Gundula's Blog

Die Sache mit der Heuraufe und dem Netz

Vor ungefähr zwei Monaten sind die Pferde bei uns am Hof zu Radochenberg eingezogen. So sehr ich mich freute, war es doch auch eine Herausforderung: Dinge, über die man sich in einem Einstellbetrieb nicht kümmern musste, waren ab sofort an der Tagesordnung. Nicht, dass ihr mich falsch versteht: Es geht nicht darum, die Dinge zu tun – nein, sondern: WIE ist es am besten?

Ich darf mich auch glücklich schätzen, einen wunderbaren „guten Geist“ namens Toni bei mir im Stall zu haben. Der hat, solange ich ihn kenne, schon immer mit Pferden zu tun und liebt sie über alles.

Natürlich kam es auch zur Diskussion über die Art der Heufütterung. Ich kenne es aus vielen Ställen, dass über das Heu in der Heuraufe Netze gespannt sind, sogenannte ,slow feed'. Das soll bewirken, dass Pferde langsam fressen, sich ihr Futter herauszupfen und dadurch ihre „Linie“ behalten.

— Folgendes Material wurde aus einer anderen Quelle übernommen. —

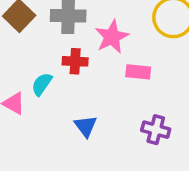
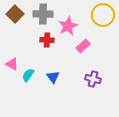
pink rectangle: (138, 72) -> (83, 46), turned -48
cyan semicircle: (42, 84) -> (28, 75), moved

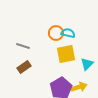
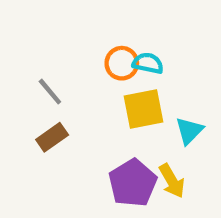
gray line: (23, 46) -> (50, 92), turned 32
yellow arrow: (79, 87) -> (172, 181), turned 77

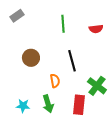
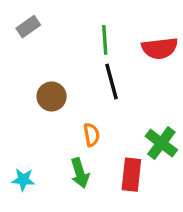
red semicircle: (96, 29) -> (160, 48), size x1.5
black line: (72, 61) -> (111, 81), moved
cyan star: (23, 106) -> (23, 180), moved

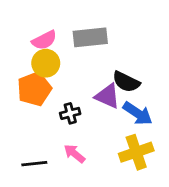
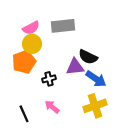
purple triangle: (107, 96) -> (75, 67), turned -30
black line: (34, 164) -> (24, 114), turned 72

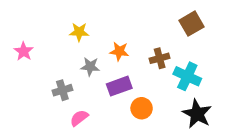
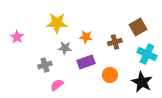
brown square: (192, 24) -> (138, 27), moved
yellow star: (79, 32) -> (57, 23), size x1.5
cyan cross: (187, 76) -> (147, 54), moved
orange circle: (142, 108) -> (110, 75), moved

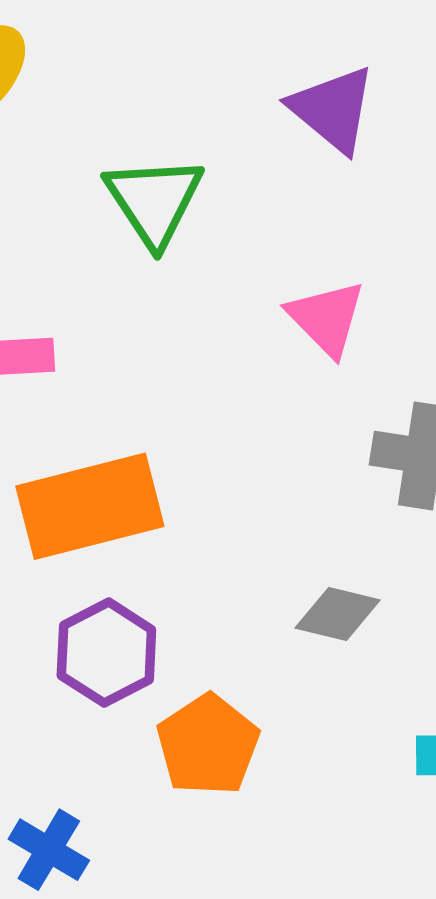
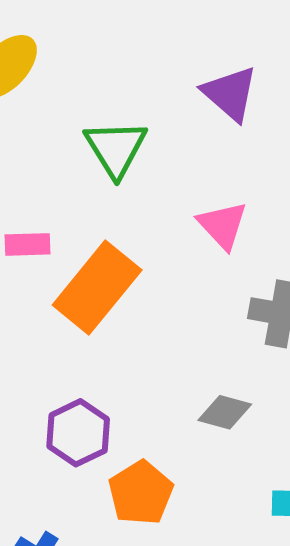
orange rectangle: (90, 506) -> (97, 288), moved, turned -38

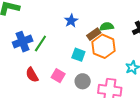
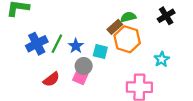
blue star: (71, 21) -> (76, 46), moved
red semicircle: (32, 75) -> (51, 79), turned -91
gray circle: (83, 81) -> (84, 66), moved

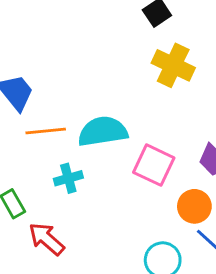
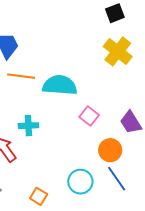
pink square: (154, 165) -> (89, 116), size x0.7
cyan cross: (68, 178) -> (28, 126), moved

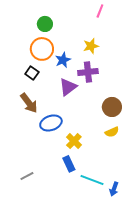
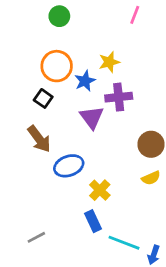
green circle: (45, 24) -> (59, 16), moved
yellow star: (91, 46) -> (109, 62), moved
purple triangle: (68, 87) -> (92, 117), turned -30

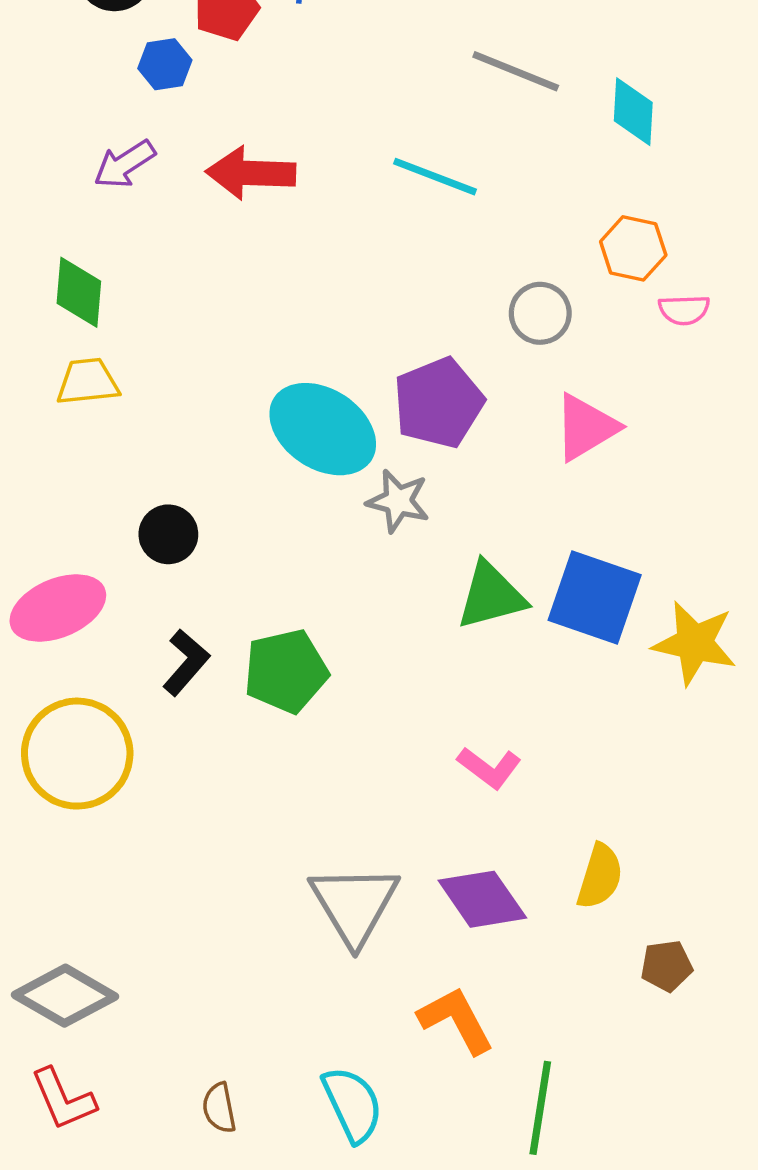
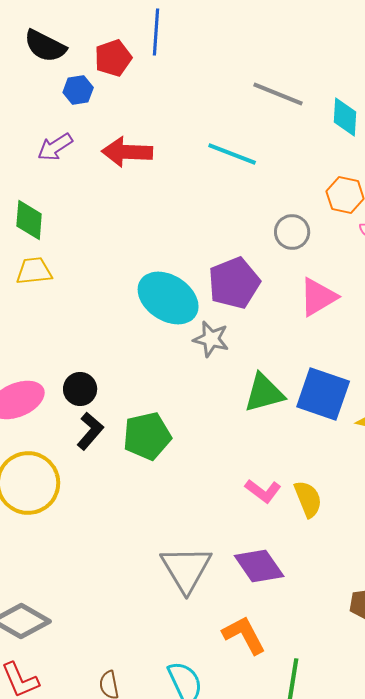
black circle: (168, 534) -> (80, 389), moved
yellow semicircle: (600, 876) -> (308, 499), moved, turned -39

So richtig glücklich war ich damit nie, denn wenn man sich die Mäuler dieser Pferde ansieht, fehlen ihnen ihre Tasthaare. Durch dieses ständige Am-Netz-Zupfen, damit sie etwas herauskriegen, leiden auch die Zähne. Klar könnt ihr jetzt einwenden, das hängt mit dem Material und der Größe bzw Durchmesser der Lücken des Netzes zusammen und dieses Zupfen ähnelt dem Graszupfen.

Doch beim Graszupfen hat das Pferd den Kopf tief, das Unterkiefer rutscht ein bisschen nach vorne und so kann es mit den Schneidezähnen wunderbar das Gras abzupfen.

Wir haben uns also entschlossen, kein Netz zu verwenden und unseren Pferden – sowohl in der Heuraufe in der Box und im Auslauf – offenes Heu zu geben.

Zum Verständnis: Unsere Pferde sind tagsüber jetzt im Winter auf einem Trail, der wie ein Oval angelegt ist. Wenn sie ihre „narrischen“ fünf Minuten haben, können sie einfach ihrer Bewegungslust freien Lauf lassen und ihre Runden drehen. Und ihr glaubt es kaum, oft fängt sogar mein guter alter Herr Chicco damit an.

Am Trail befinden sich auch zwei Heuraufen – und bei acht Pferden hat jedes immer die Möglichkeit, sich einen Platz an der Raufe zu sichern.

Abends kommen sie in eine Box mit Vorzimmer (Paddock) und auch da haben immer zwei Pferde eine gemeinsame Heuraufe  – ohne Netz!

Ich merke richtig, wie ihr den Kopf schüttelt und meint: ,Das kann nicht funktionieren!‘ Doch ich war der Meinung: Wer zu dick wird, muss sich mehr bewegen, anstatt das Raufutter zu rationieren.  Denn der Verdauungsapparat des Pferdes ist darauf ausgelegt, 16-18 Stunden am Tag unter gemütlicher Fortbewegung zu fressen.

Wir beobachteten wohl, dass diese Pferde, die im vorigen Stall „Futternot bzw Heunot“ hatten, erstmals nicht genug bekamen. Doch mit der Zeit änderte sich das: Jene, die anfangs am gierigsten waren, sah ich oft am Trail spazieren oder auch mit einem Kumpel spielen.

Klar, ein kleines Gerangel um den besten Platz an der Heuraufe gibt es immer wieder mal – das ist auch gut so, denn sie sollen sich ja miteinander auseinandersetzen!

Und weil ich vorher gesagt habe ,Wer zu dick wird, darf sich mehr bewegen‘, möchte ich auch noch meinen kleinen Mustang Pinuu erwähnen. Er war – um es freundlich zu formulieren – rund und gesund, als er zu uns kam. Und auch er wurde richtig sportlich, hat sogar abgenommen, obwohl er in der Woche nur drei Mal von mir im Viereck bewegt wird. Oft ist auch ein Spaziergang  im Gelände dabei, bei dem er gut durchatmen darf ...

Wir sind der Meinung, dass bei einem Heunetz die Pferde nicht mehr wählen können, was sie fressen, dass dadurch die Gier so groß wird, dass sie nur noch mehr hinunterschlingen und nebenbei auch oft viel Luft mitschlucken. Mag sein, dass einige damit gut zurecht kommen, aber viele leider nicht ...
Genau diese Möglichkeit – es nämlich so zu machen, wie ich es für meine Pferde am besten finde - möchte ich nie mehr missen.